→ Work instructions: Sift the material for lines containing "knee", and return them.

→ Source records:
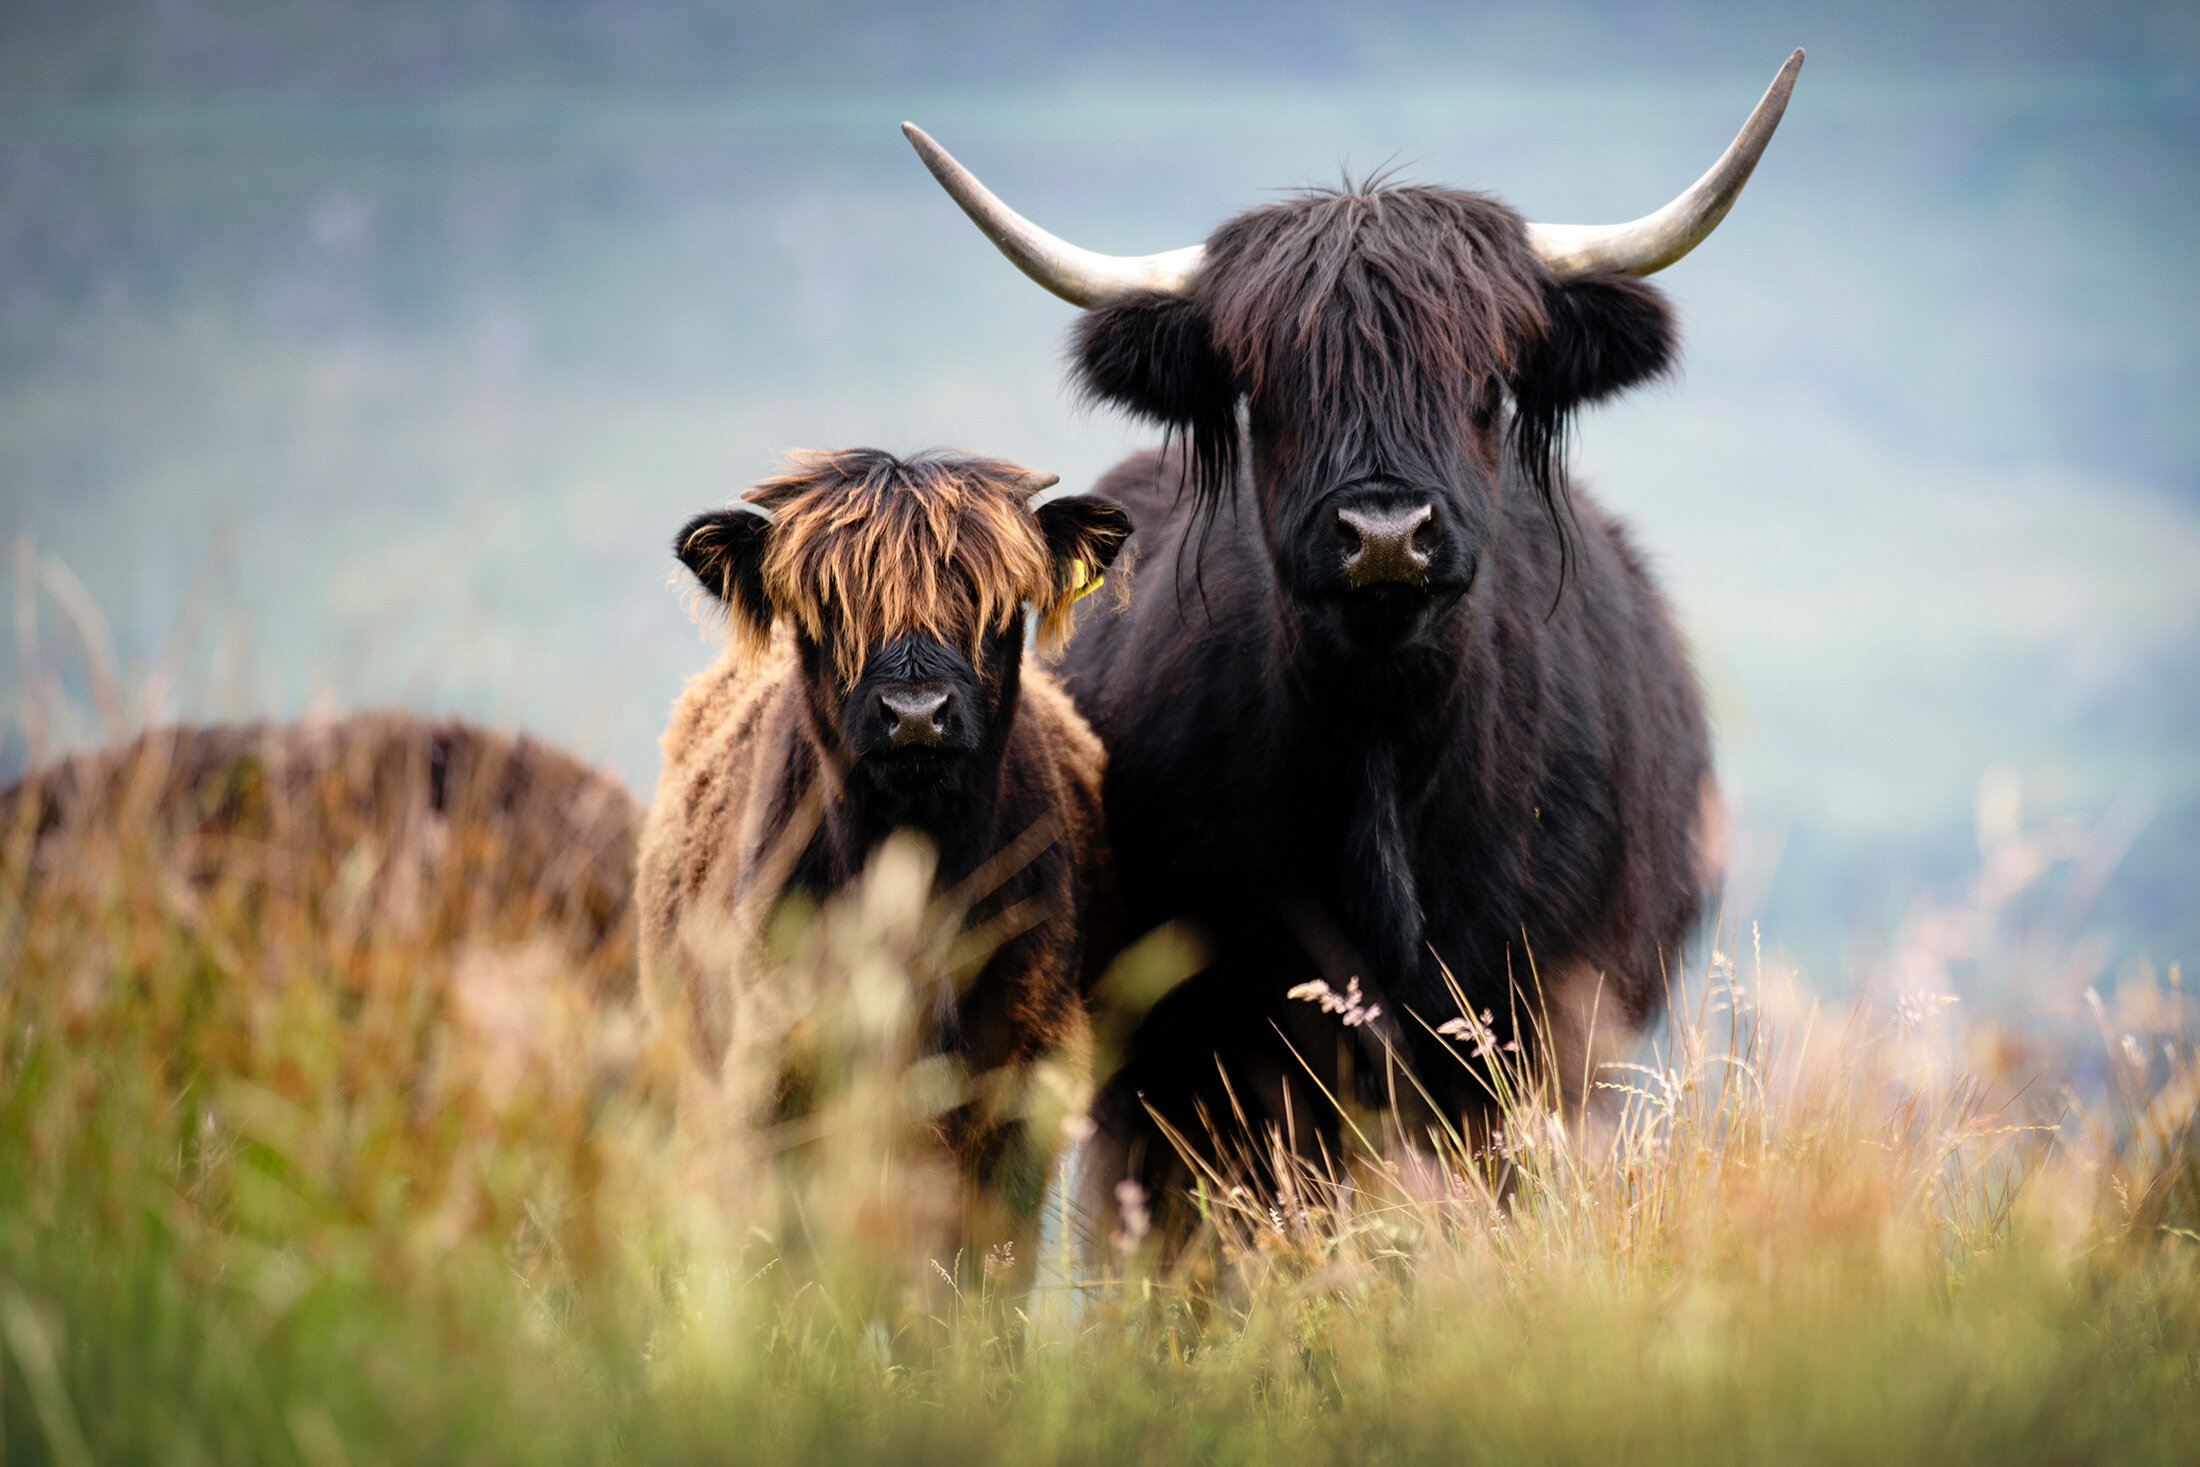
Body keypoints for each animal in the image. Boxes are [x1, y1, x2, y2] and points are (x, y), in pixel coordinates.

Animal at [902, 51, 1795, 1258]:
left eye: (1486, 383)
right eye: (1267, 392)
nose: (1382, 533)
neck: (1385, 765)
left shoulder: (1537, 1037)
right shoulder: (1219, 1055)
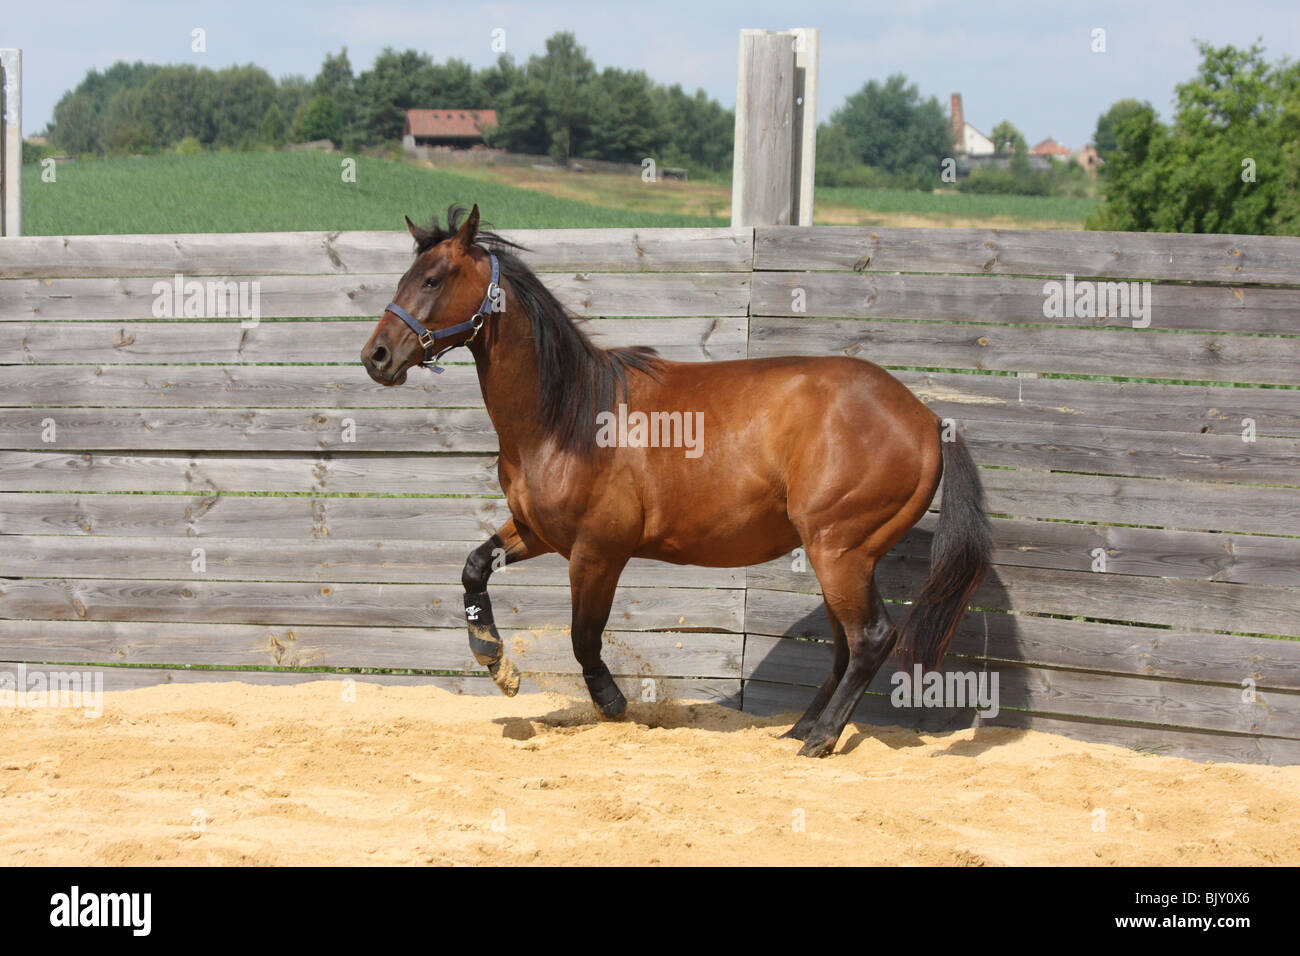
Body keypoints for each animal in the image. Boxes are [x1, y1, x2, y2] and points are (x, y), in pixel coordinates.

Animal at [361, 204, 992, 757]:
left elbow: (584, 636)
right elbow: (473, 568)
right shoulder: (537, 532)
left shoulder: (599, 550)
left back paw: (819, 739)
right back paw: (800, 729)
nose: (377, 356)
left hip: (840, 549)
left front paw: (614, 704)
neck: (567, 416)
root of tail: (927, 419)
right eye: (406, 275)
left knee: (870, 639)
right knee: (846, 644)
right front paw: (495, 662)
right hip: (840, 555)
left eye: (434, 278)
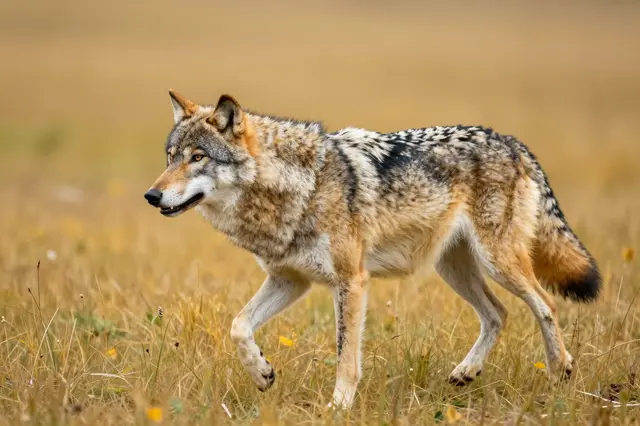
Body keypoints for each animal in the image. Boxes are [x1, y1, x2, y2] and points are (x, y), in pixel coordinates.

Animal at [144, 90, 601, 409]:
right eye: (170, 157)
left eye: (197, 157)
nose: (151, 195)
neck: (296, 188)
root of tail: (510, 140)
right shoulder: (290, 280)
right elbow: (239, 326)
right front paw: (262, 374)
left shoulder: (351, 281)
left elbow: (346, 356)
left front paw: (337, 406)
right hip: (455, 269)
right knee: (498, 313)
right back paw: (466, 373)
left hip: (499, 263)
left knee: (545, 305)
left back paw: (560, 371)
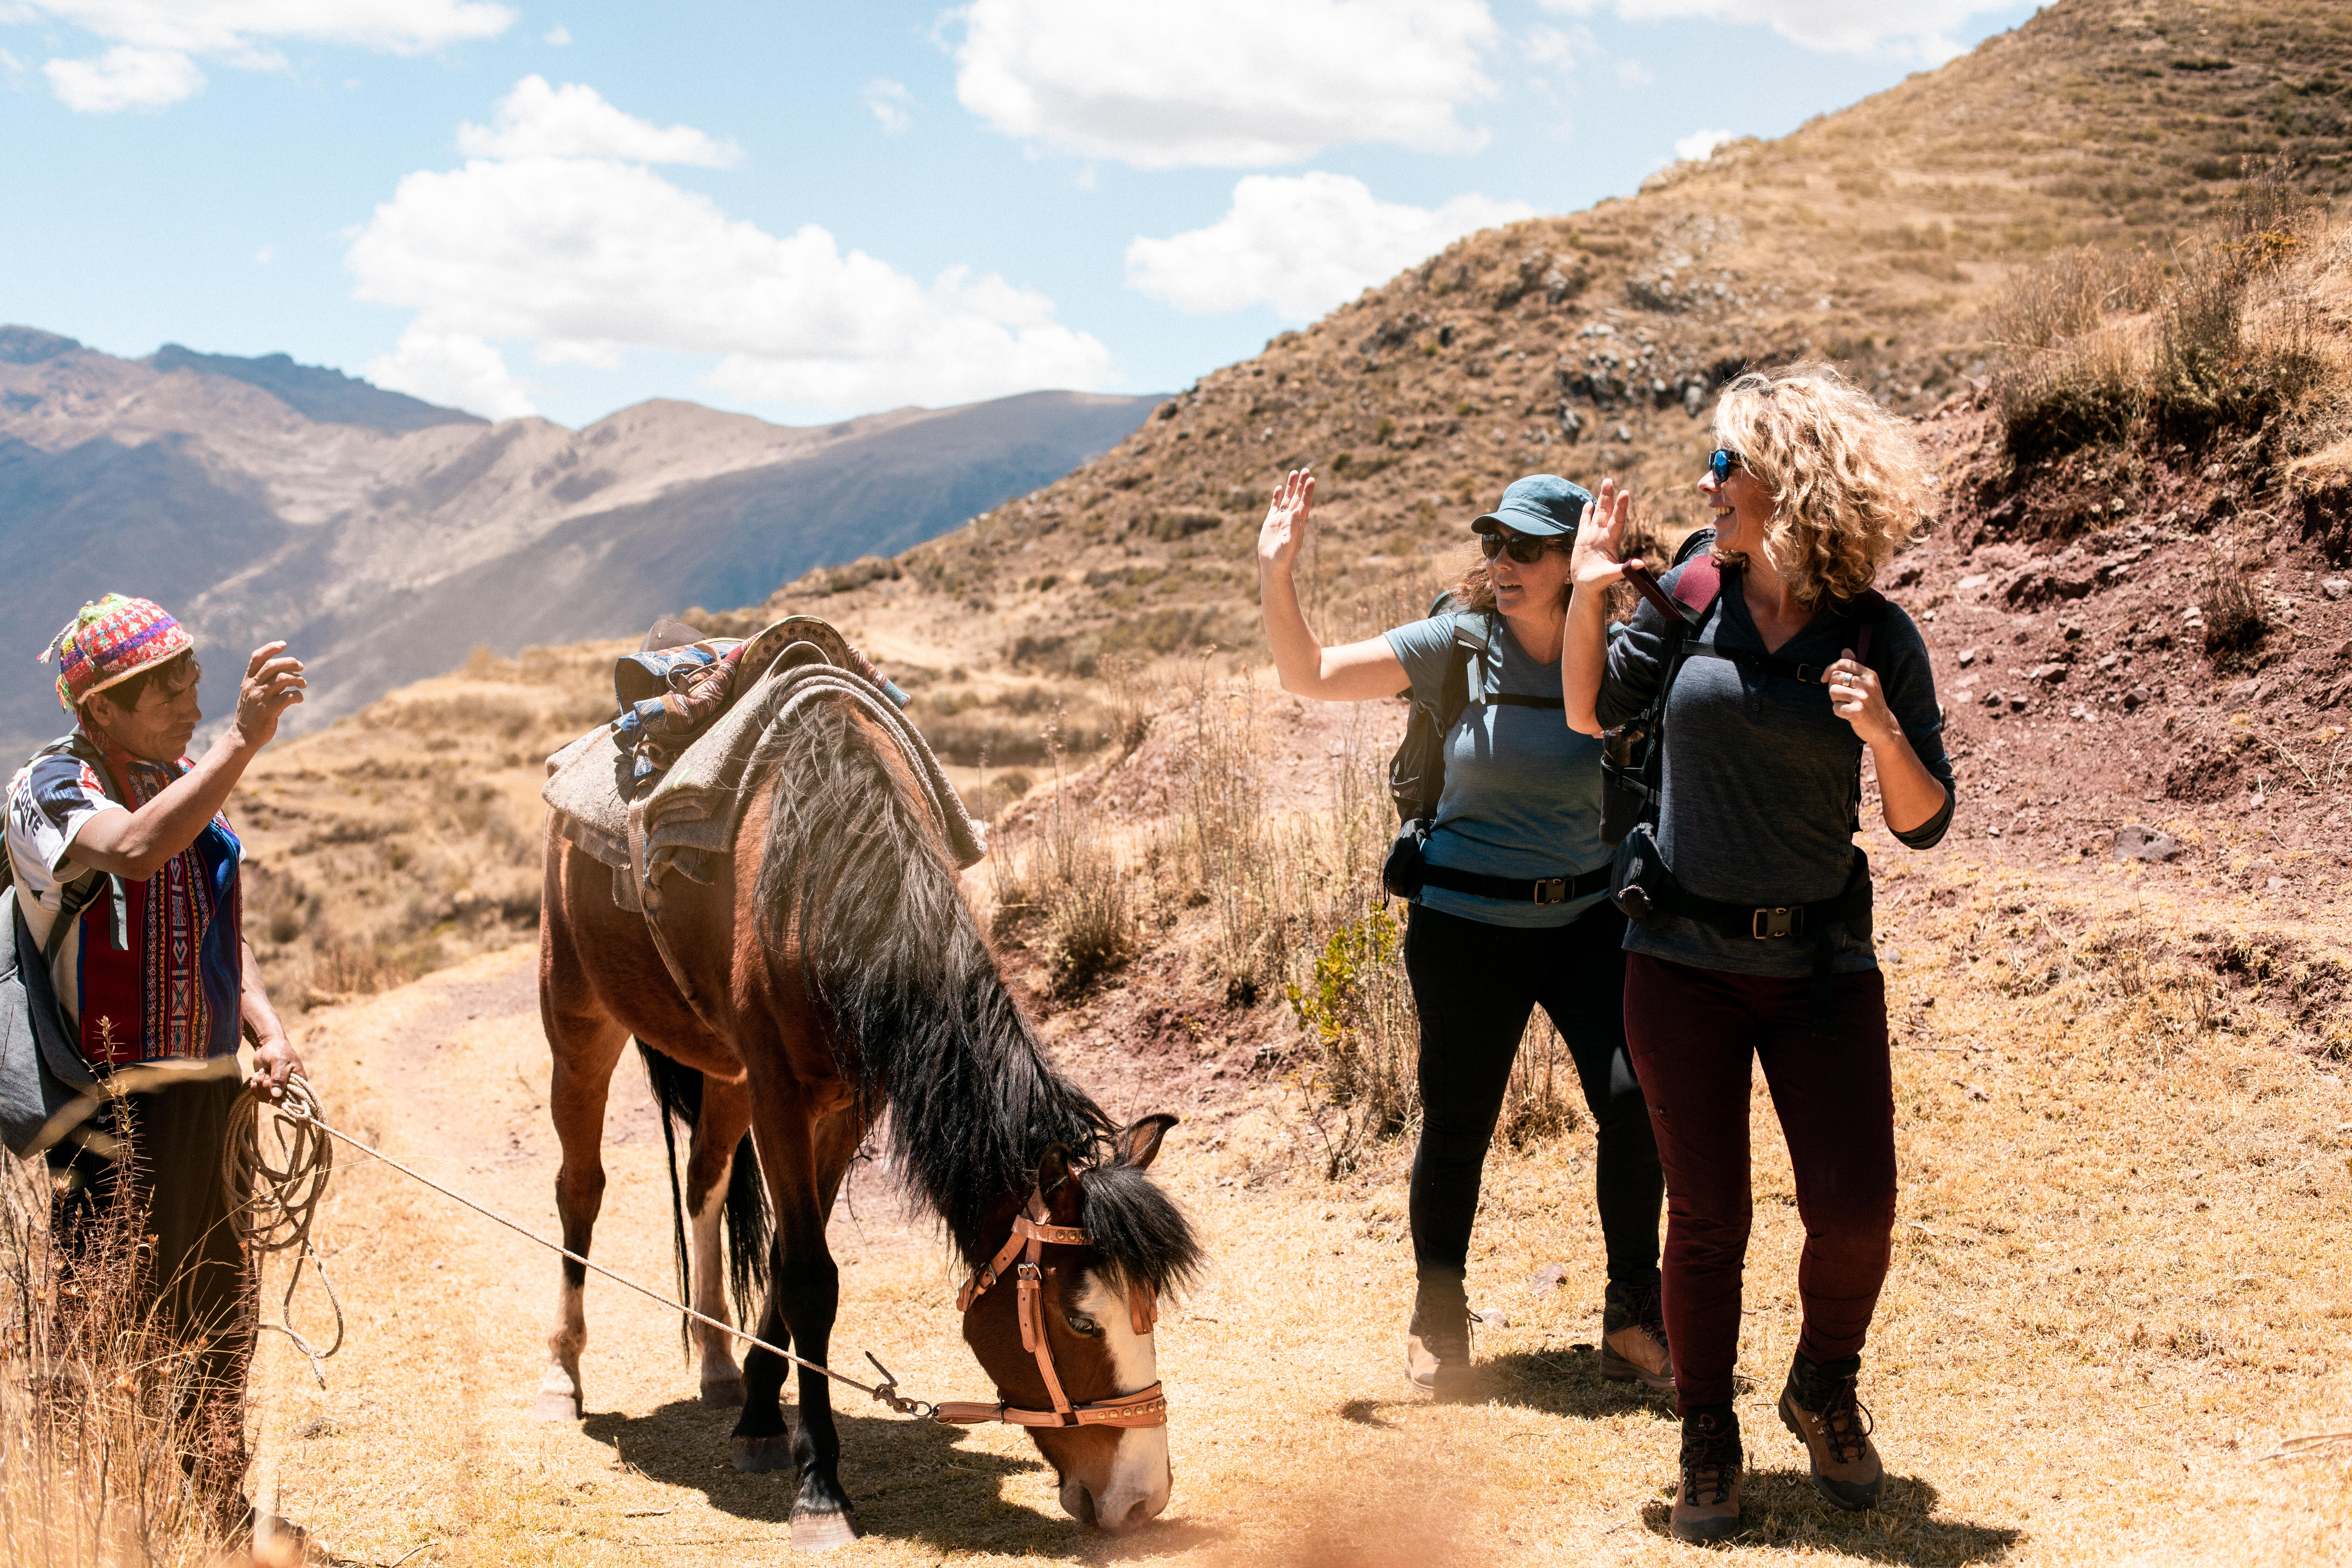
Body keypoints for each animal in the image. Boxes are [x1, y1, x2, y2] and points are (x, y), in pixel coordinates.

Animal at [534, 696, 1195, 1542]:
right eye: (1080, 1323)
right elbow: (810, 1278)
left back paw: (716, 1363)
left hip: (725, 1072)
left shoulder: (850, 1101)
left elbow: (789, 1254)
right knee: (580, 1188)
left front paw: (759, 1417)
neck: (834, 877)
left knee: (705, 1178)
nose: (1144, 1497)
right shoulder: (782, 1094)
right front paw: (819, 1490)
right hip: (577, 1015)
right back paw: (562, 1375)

→ Written solution:
left knee: (870, 639)
right knee: (846, 644)
right knee: (498, 313)
left knee: (545, 305)
right knee: (580, 1188)
left knee: (705, 1178)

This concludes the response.